How likely are Snowball episodes near the inner edge of the habitable zone?

TL;DR

This study uses a simple stochastic model to explore how increasing stellar luminosity affects climate stability on Earth-like planets, suggesting frequent Snowball states near the habitable zone's inner edge.

Contribution

It introduces a stochastic CO2 and climate model to analyze the likelihood of Snowball episodes, highlighting the importance of climate feedbacks in planetary habitability.

Findings

Increased stellar luminosity leads to climate instability.

Planets near the habitable zone's inner edge may frequently enter Snowball states.

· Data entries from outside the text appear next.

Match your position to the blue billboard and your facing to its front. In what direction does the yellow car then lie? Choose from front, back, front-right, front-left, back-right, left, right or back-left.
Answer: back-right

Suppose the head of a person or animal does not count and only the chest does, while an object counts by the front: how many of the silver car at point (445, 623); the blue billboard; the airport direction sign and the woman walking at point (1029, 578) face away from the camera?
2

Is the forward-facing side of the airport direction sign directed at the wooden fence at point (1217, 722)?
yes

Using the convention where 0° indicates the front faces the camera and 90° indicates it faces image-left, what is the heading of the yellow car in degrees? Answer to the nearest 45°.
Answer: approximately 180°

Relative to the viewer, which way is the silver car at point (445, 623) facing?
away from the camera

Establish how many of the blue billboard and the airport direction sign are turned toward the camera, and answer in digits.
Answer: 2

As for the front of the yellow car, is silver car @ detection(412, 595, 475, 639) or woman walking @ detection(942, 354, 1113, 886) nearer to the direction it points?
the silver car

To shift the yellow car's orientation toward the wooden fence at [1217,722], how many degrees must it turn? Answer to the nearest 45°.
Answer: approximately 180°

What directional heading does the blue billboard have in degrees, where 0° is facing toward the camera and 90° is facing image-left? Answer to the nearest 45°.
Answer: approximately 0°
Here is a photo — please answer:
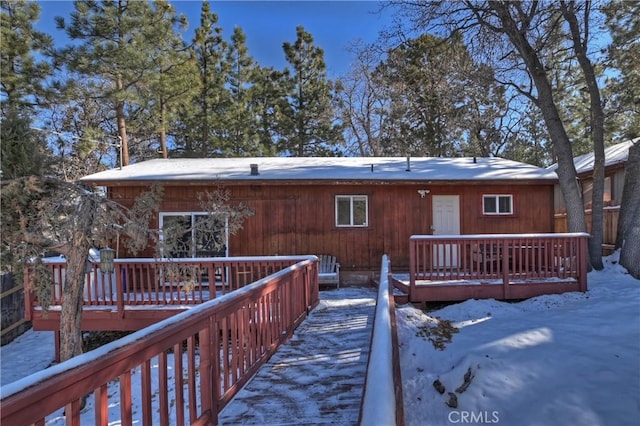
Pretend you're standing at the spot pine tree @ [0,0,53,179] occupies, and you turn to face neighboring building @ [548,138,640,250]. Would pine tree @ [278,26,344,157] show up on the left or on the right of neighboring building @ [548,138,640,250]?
left

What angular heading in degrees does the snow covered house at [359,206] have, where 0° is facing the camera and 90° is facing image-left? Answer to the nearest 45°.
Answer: approximately 0°

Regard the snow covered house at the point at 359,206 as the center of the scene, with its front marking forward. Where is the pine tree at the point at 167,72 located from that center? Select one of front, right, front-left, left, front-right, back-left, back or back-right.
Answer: back-right

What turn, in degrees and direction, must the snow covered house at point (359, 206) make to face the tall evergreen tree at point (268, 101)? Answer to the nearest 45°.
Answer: approximately 180°

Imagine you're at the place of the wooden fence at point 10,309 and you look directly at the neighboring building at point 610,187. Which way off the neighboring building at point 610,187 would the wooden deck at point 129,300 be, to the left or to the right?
right

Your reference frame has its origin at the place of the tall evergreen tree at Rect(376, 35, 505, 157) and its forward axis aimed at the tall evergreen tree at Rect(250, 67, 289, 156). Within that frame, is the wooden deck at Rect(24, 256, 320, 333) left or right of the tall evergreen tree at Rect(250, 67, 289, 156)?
left

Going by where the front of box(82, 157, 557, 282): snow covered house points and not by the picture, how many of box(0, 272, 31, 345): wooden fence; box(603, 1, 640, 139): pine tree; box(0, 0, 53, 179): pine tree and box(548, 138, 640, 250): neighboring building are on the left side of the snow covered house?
2

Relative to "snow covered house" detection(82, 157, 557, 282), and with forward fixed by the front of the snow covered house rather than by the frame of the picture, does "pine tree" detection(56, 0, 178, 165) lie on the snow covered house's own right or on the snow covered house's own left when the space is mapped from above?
on the snow covered house's own right

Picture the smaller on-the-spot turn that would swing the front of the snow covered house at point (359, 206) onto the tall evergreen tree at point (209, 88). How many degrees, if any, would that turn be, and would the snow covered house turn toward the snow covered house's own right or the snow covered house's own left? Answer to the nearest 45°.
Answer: approximately 135° to the snow covered house's own right

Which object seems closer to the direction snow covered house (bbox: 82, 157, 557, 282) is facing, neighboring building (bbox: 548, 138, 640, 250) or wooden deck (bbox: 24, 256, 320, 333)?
the wooden deck

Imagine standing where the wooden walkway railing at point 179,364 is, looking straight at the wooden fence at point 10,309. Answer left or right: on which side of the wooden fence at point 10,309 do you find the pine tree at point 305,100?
right

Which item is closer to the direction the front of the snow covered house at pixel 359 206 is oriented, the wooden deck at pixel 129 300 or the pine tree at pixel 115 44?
the wooden deck
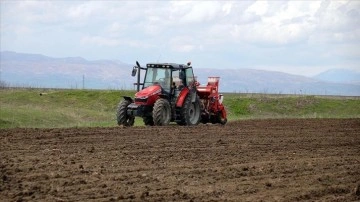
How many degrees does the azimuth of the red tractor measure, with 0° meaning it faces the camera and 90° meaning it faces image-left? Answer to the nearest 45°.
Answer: approximately 45°
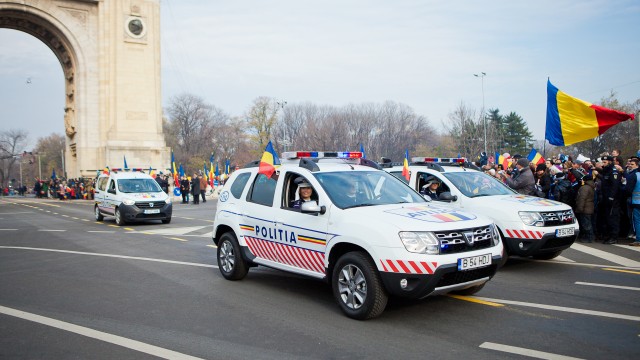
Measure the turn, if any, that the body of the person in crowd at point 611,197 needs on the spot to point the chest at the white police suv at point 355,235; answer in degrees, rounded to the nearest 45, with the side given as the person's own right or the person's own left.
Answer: approximately 45° to the person's own left

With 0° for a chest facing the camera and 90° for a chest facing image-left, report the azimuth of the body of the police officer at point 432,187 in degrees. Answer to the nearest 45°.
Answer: approximately 315°

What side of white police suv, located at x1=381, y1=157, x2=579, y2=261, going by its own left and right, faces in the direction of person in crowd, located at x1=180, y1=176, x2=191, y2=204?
back

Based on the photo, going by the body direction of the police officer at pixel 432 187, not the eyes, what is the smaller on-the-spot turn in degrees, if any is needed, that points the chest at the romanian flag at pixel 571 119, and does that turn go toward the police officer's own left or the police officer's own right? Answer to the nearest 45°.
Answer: approximately 90° to the police officer's own left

Future observations can test these predictions.

Abstract

Understanding when global glaciations occur on Earth-like planets is a major challenge in climate evolution research. Most models of how greenhouse gases like CO2 evolve with time on terrestrial planets are deterministic, but the complex, nonlinear nature of Earth's climate history motivates study of non-deterministic climate models. Here a maximally simple stochastic model of CO2 evolution and climate on an Earth-like planet with an imperfect CO2 thermostat is investigated. It is shown that as stellar luminosity is increased in this model, the decrease in the average atmospheric CO concentration renders the climate increasingly unstable, with excursions to a low-temperature state common once the received stellar flux approaches that of present-day Earth. Unless climate feedbacks always force the variance in CO2 concentration to decline rapidly with received stellar flux, this means that terrestrial planets near the inner edge of the habitable zone may enter Snowball states quite frequently. Observations of the albedos and color variation of terrestrial-type exoplanets should allow this prediction to be tested directly in the future.